A warm welcome to all of you.
It is a great privilege for me to have this as my first public act as Ambassador of Mexico to the United States.
I arrived in Washington less than a week ago. Just two days from now, I will present my credentials to President Obama.
As chance would have it, I am delighted for my arrival to coincide with the commemoration of the 205th anniversary of our independence, and to have the opportunity to share it with you all.
This is an opportunity to bring together such an important group of friends of Mexico in this marvelous setting, the Mexican Institute of Culture, and to note how the Mexico - US relationship is experiencing an impressive moment.
There is no relationship between two nations on the planet that is as intense and positive as ours. Everything that American society cares about has something to do with its relationship with Mexico. By the same token, everything that Mexico cares about has something to do with the US.
We build and produce things together, and our societies flow into one another as they respond to a new vision of our future together.
That is why, my goal should be to consolidate the “trade partnership” we have built into a joint production platform that is destined to position North America as the most prosperous and competitive region in the world.
My arrival in Washington happens exactly at a time when the design of our future as a region is coming together:
- At a time when our countries have designed an economic mechanism that allows us to rise above the everyday vortex of the bilateral relationship and focus on priorities;
- when the archetype of the Mexican immigrant has changed, and the integration of our communities has motivated unprecedented actions like those taken by President Obama to recognize the enormous contributions of the Mexican and Latino populations to the US.
- I also arrive at moment when the way in which we deal with our mutual security interests is based on trust, shared responsibility, and cooperation.
But perhaps most important, I arrive at the midway point of the current Mexican government’s term in office, when the most ambitious and important changes the country has made will be consolidated: when we will transition from conceptualization and enactment to the implementation of the reform process, deeply transforming our institutions.

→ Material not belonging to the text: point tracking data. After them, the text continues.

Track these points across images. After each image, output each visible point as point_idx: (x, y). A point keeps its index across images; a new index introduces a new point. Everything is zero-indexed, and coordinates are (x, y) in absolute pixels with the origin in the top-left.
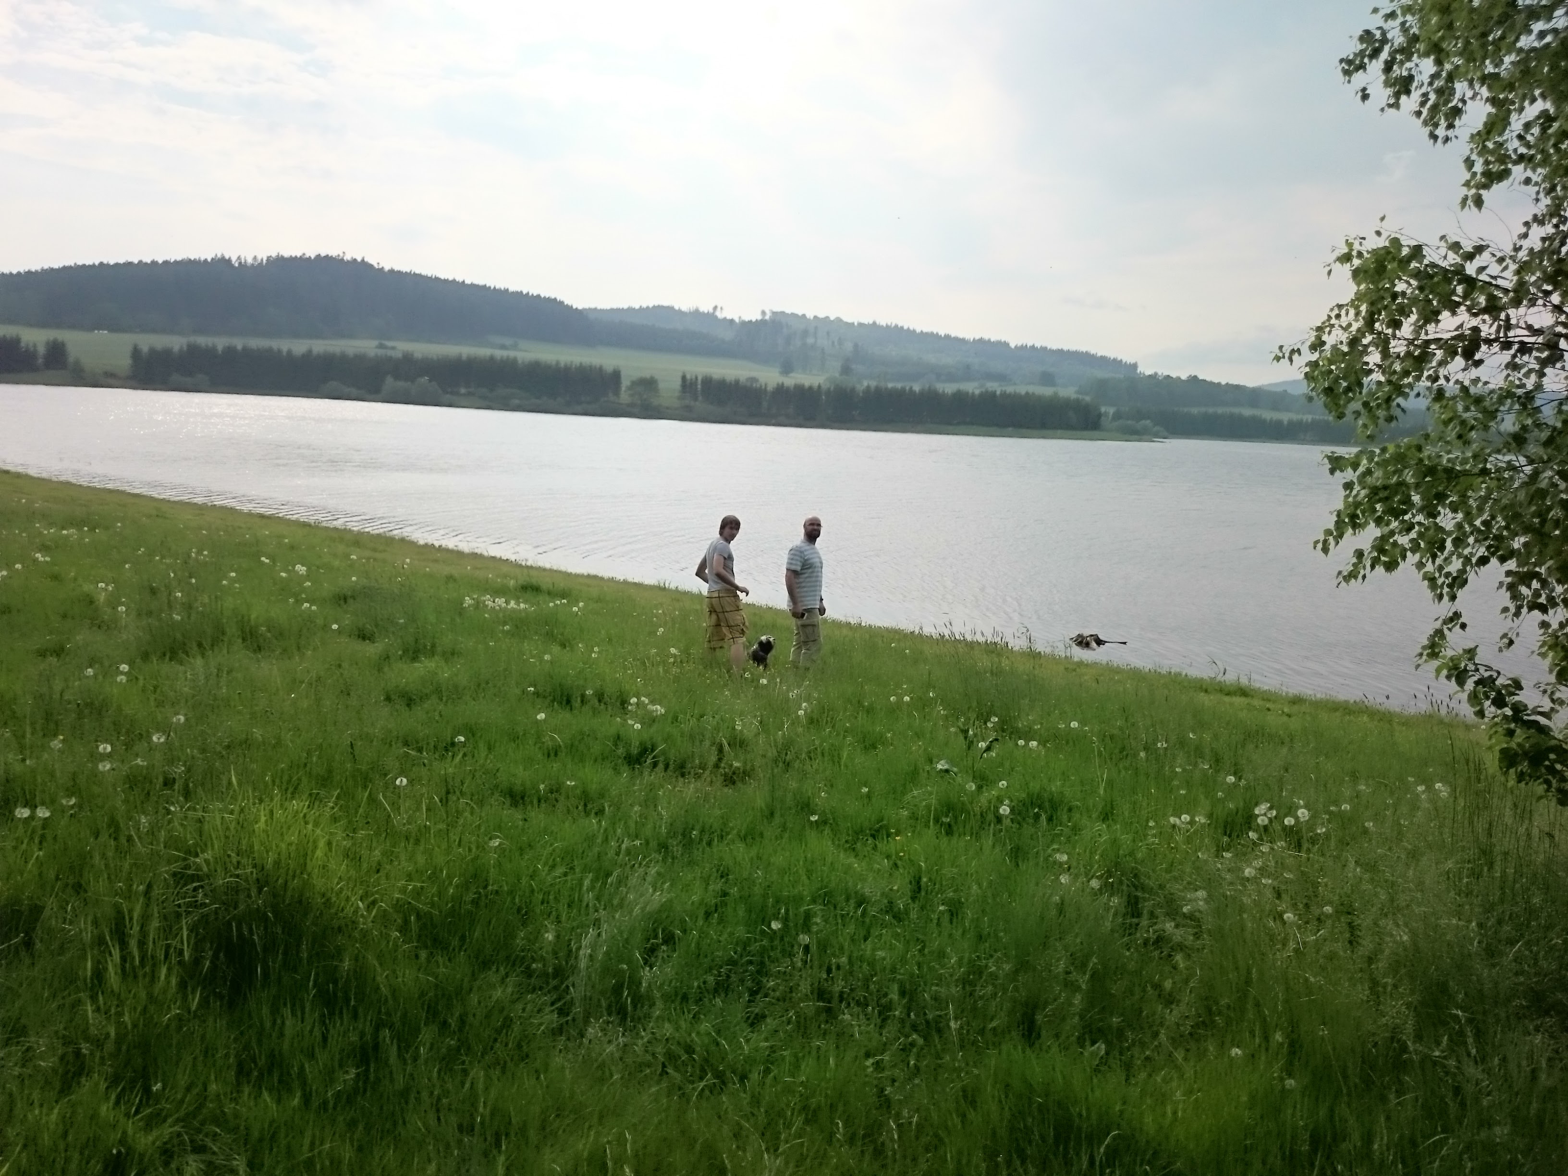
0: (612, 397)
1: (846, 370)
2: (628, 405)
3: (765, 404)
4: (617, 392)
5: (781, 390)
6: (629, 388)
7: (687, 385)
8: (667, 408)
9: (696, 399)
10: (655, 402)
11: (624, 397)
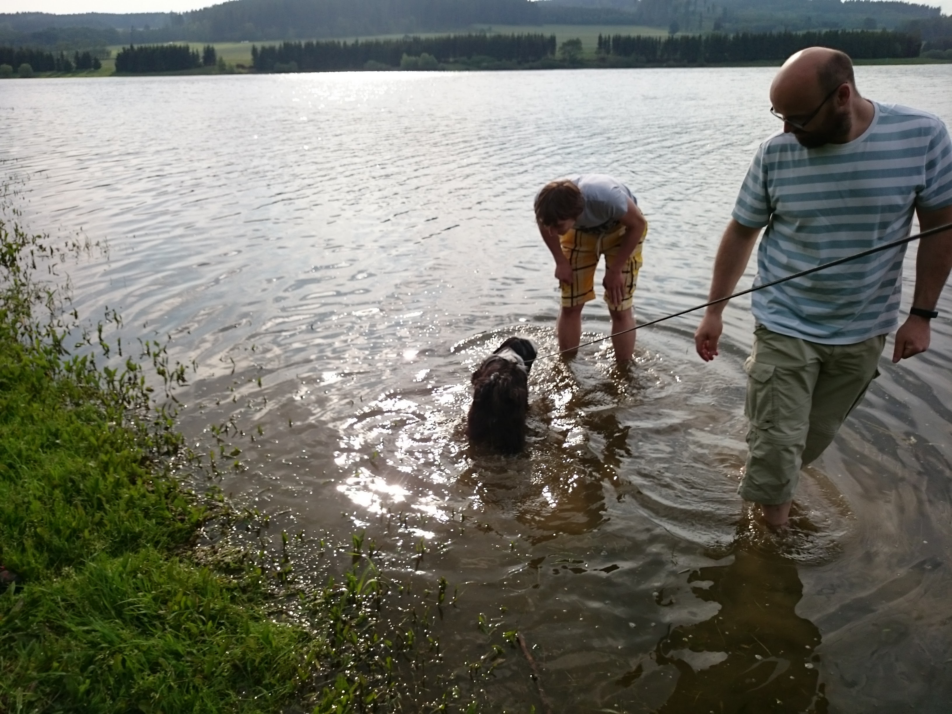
0: (550, 56)
1: (717, 26)
2: (561, 61)
3: (659, 53)
4: (553, 52)
5: (670, 42)
6: (561, 48)
7: (603, 43)
8: (588, 61)
9: (608, 52)
10: (579, 57)
11: (558, 55)
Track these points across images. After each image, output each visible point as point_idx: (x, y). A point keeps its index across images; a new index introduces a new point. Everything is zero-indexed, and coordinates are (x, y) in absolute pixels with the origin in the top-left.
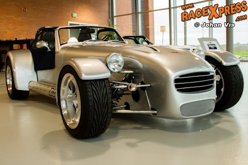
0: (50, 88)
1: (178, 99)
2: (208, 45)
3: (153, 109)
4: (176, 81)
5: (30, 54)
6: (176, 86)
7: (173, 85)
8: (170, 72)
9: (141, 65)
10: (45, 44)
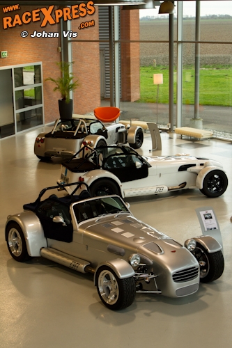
0: (71, 261)
1: (175, 286)
2: (204, 215)
3: (159, 290)
4: (174, 276)
5: (38, 219)
6: (174, 279)
7: (172, 278)
8: (169, 269)
9: (151, 262)
10: (61, 220)
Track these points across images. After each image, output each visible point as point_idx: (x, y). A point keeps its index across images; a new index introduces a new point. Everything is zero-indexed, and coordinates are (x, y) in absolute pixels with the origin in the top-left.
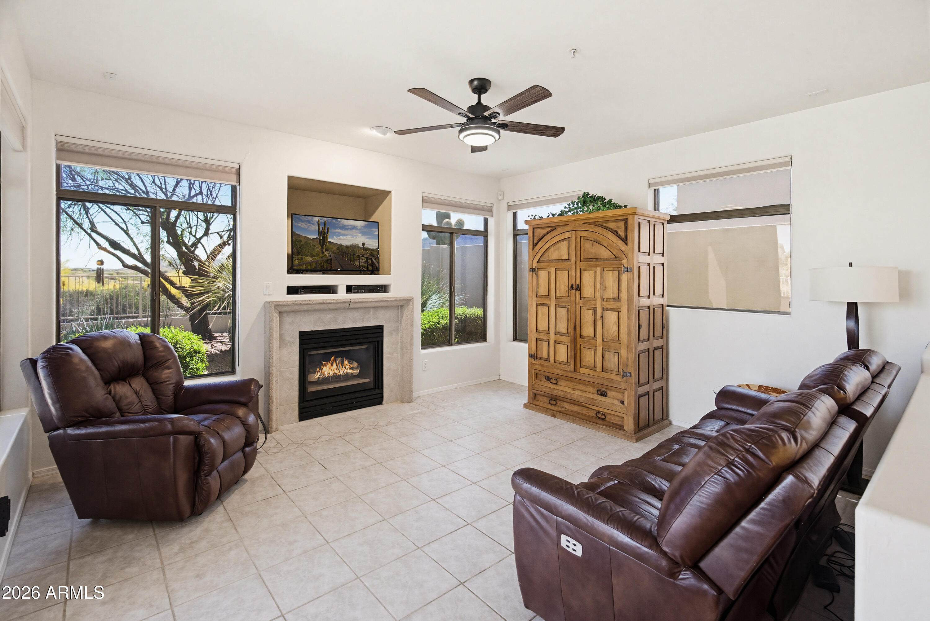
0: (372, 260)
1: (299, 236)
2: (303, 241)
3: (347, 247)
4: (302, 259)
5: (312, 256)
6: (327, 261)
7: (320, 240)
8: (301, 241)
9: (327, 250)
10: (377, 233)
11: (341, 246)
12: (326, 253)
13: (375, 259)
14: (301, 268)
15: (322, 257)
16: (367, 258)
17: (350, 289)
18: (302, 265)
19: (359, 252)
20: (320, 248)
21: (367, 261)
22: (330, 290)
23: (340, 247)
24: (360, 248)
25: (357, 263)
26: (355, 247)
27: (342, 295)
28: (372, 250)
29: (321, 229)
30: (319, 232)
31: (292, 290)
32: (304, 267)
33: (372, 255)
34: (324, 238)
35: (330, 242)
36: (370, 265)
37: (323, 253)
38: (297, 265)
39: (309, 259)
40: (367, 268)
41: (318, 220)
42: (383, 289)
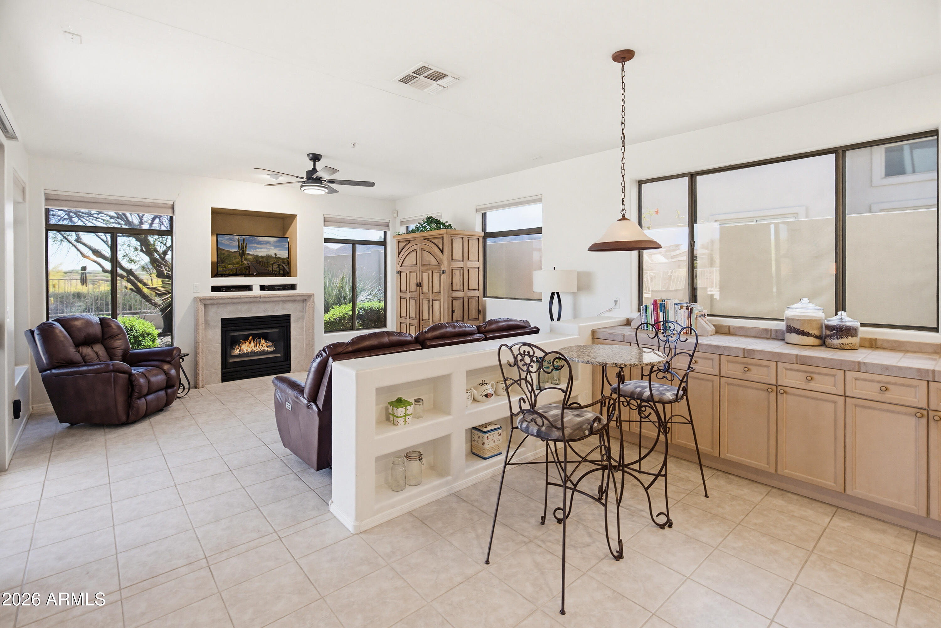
0: (283, 266)
1: (223, 250)
2: (226, 254)
3: (262, 257)
4: (225, 267)
5: (233, 264)
6: (245, 268)
7: (240, 252)
8: (224, 254)
9: (246, 259)
10: (287, 246)
11: (257, 256)
12: (245, 262)
13: (286, 266)
14: (225, 273)
15: (242, 265)
16: (279, 265)
17: (262, 288)
18: (225, 271)
19: (272, 261)
20: (240, 258)
21: (279, 267)
22: (248, 288)
23: (256, 257)
24: (273, 257)
25: (270, 269)
26: (268, 257)
27: (256, 291)
28: (284, 259)
29: (240, 245)
30: (239, 247)
31: (215, 289)
32: (227, 272)
33: (283, 263)
34: (243, 251)
35: (248, 254)
36: (281, 270)
37: (242, 261)
38: (221, 271)
39: (231, 267)
40: (279, 272)
41: (238, 238)
42: (293, 287)
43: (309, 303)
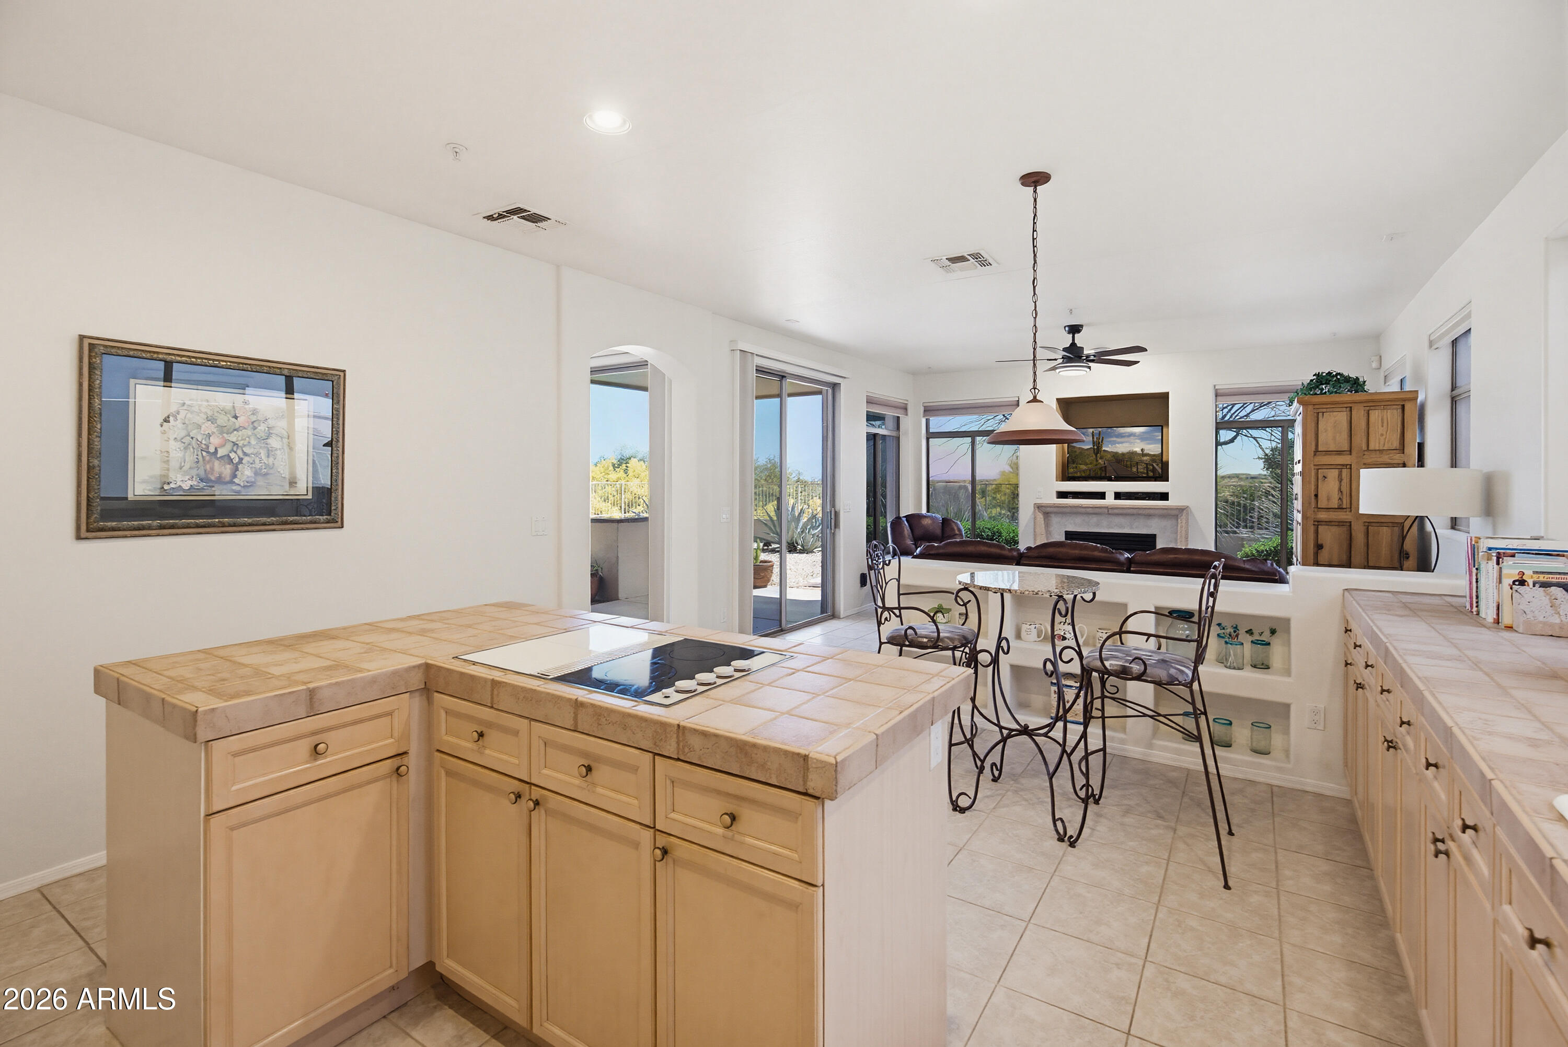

Some of these changes will not immediately reveal their potential, but we are already seeing results that signal what is to come for the country:
- The energy and telecom reforms, which has already dramatically reduced costs for manufacturers and improved competitiveness, freeing up the sectors of entrepreneurship and innovation;
- With education reform, the country has regained control of the teaching of our children and therefore of our future;
- The reform to our criminal justice system has created a new paradigm to guarantee the rule of law and has begun to bring results and confidence;
- Our political reform and our national anticorruption system grant citizens accountability and help our democracy evolve.
We do, of course, face challenges. It is not only that Mexico is transitioning toward the implementation of its reforms, with the turbulence that this implies; but it is also that the world today finds itself in a moment of profound transition.
30 years ago, I had the privilege in Mexico of being the initiator of public opinion and electoral polls. That revolutionary initiative opened a new space in which the feelings and opinions of Mexican society were publicly acknowledged, contributing to the democratization of the country.
Today, I rejoin public service convinced that issues such as energy reform, new oral trials in our criminal judicial system, and educational transformation, among other things, have the comprehensive power to completely renovate my country. I want to contribute to that paramount objective, and I am convinced that our bilateral relationship will be essential in achieving it.